Club World Cup ticket prices are falling by the day.
In Seattle, Sounders fans are receiving offers for free tickets. That comes after some fans had already received partial refunds while others found their seats had been moved closer to the action.
In Miami, students have gotten offers for five seats to the opener for $20, breaking down to just $4 per ticket to see Lionel Messi’s Inter Miami squad.
On Ticketmaster, FIFA’s official platform for the Club World Cup, get-in prices widely vary. The first match at the Rose Bowl between PSG and Atlético de Madrid is nearly $100. The group stage match in Orlando between teams from South Africa and South Korea is only $22.
Last week, The Athletic reported that tens of thousands of seats for the Miami opener remained unsold, and FIFA had been cutting prices for the group stage matches to try to lure in fans.
The governing body hasn’t cut prices yet for the final in New Jersey, where the get-in ticket is well over $700. Real Madrid also boasts higher group stage match prices, with get-in prices for two of those matches sitting around $250.
Tickets are being sold through a dynamic pricing model, which means low demand will make tickets cheaper, and vice versa.

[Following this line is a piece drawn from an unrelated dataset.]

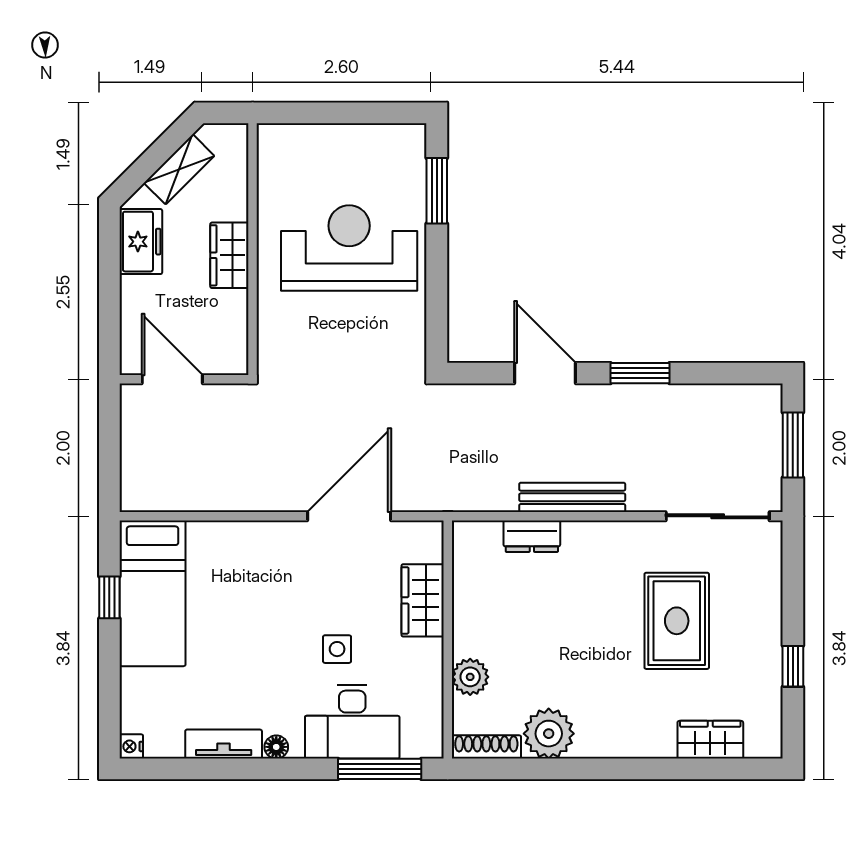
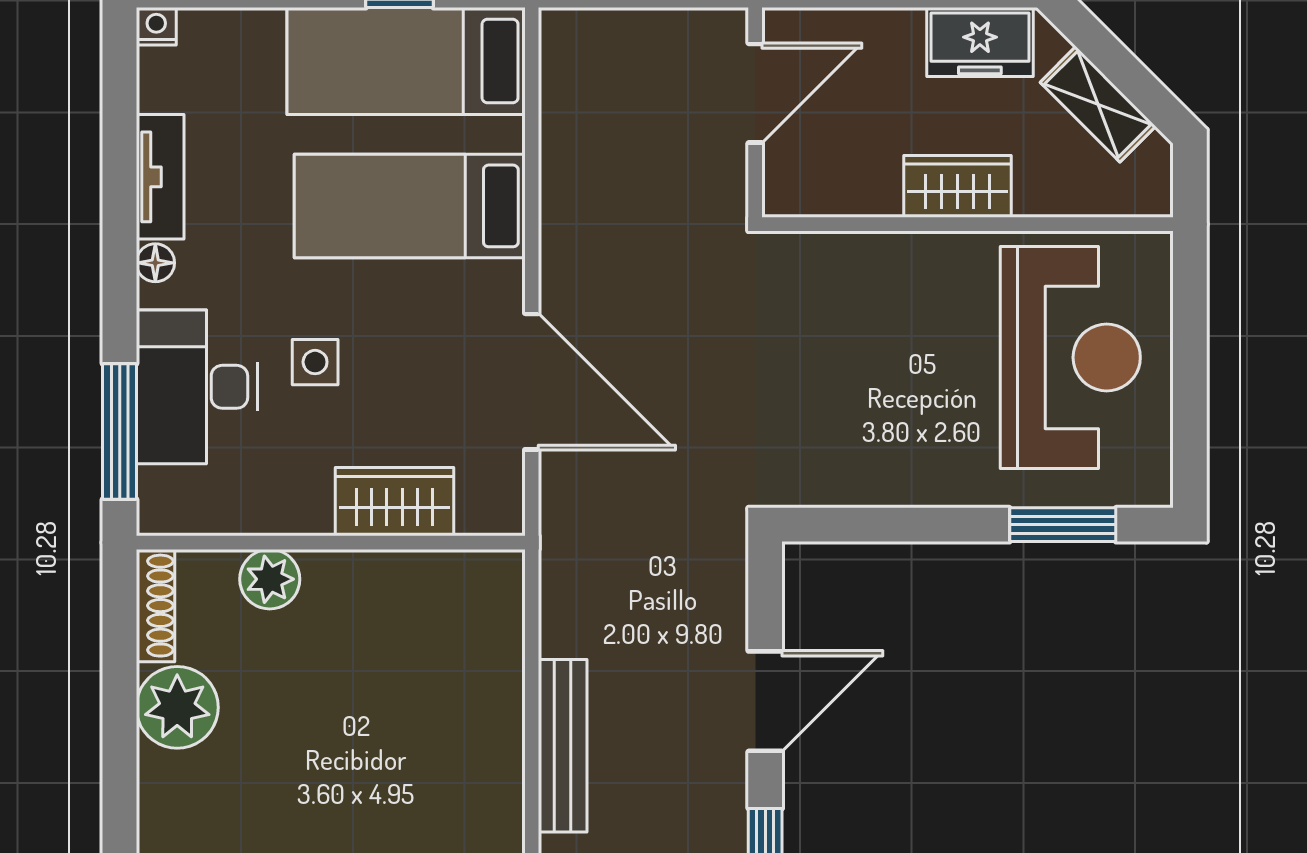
reception desk: (349, 248) -> (1070, 357), moved
dresser: (532, 536) -> (499, 680), removed
bed: (241, 591) -> (410, 206), added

The Club World Cup had been a small part of FIFA’s business model until this year, when it scaled up the tournament from seven to 32 teams and added a $1 billion purse. It’s been controversial from the start, receiving criticism for adding to soccer’s already full international calendar.
FIFA was strategic in picking its host cities for the new tournament. Nashville, for example, is a city where MLS has found success, and FIFA put the Club World Cup in Nashville SC’s 30,000-seat Geodis Park rather than the Tennessee Titans’ 70,000-person Nissan Stadium (which it skipped altogether for 2026). Cincinnati and Charlotte are other cities where soccer has caught on, and FIFA chose them for the Club World Cup. The semifinals and final in New Jersey will provide a test run for the 2026 World Cup final, particularly for security and transportation.
While matches in cities like Cincinnati, Nashville, and Washington, D.C. will be in smaller MLS venues, a number of the host sites are full-sized NFL stadiums, including in Atlanta, Seattle, and Philadelphia. FIFA might be able to escape empty-looking stadiums on some TV broadcasts, but it won’t be able to avoid that for all of them.
Last summer’s Copa América held its final at Hard Rock Stadium. Fans breached security, dozens were arrested including the president of the Colombian soccer federation, and kickoff was delayed for over an hour. In the lead-up to the final, the tournament struggled to fill NFL-sized stadiums instead of opting for smaller ones, but still kept ticket prices high.
FIFA president Gianni Infantino said he thinks the opener in Miami will be “full” and “packed with fans.” He said in April that he was “not worried at all about ticket sales.”